# Selling TiVo Unmodified Unit on here ??



## djb2002 (May 1, 2006)

Hi,

I am selling my Thomson Scenium TiVo, but wondered if it would be OK to advertise on here ??

I don't want to get into trouble for advertising if this is not allowed.

Please can someone confirm either way.

Thanks in advance,
Daniel


----------



## SullyND (Dec 30, 2004)

Buying or selling anything on this forum is against the rules. I believe there is a for sale section over at avsforum.com


----------



## AMc (Mar 22, 2002)

You would be better looking at the classifieds on www.avforums.com which is primarily a UK forum.


----------



## djb2002 (May 1, 2006)

Thanks, I have listed it on eBay 

Daniel


----------



## MikeMar (Jan 7, 2005)

To slightly hijack the thread here.

Is it allowed to try and trade baseball tickets on here??

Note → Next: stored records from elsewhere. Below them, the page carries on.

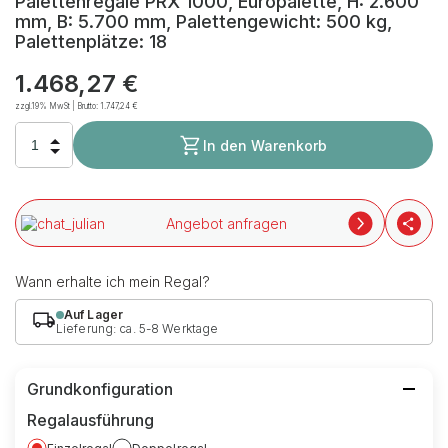
Palettenregale PRX 1000, Europalette, H: 2.600
mm, B: 5.700 mm, Palettengewicht: 500 kg,
Palettenplätze: 18
1.468,27 €
zzgl.19% MwSt | Brutto:
1.747,24 €
In den Warenkorb
Angebot anfragen
Wann erhalte ich mein Regal?
Auf Lager
Lieferung: ca. 5-8 Werktage
Grundkonfiguration
Regalausführung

I have 2 tickets to a game I can't go to and would like to trade w/ someone on here

I have a craigslist ad up, but not a big fan of craigslist, rather do it on here.


----------



## cwaring (Feb 12, 2002)

MikeMar said:


> I have 2 tickets to a game I can't go to and would like to trade w/ someone on here.


Is the cost of the flight included?


----------



## MikeMar (Jan 7, 2005)

cwaring said:


> Is the cost of the flight included?


If you give me a flight to london


----------



## cwaring (Feb 12, 2002)

Well, that one back-fired, didn't it  I assumed the game was in the US


----------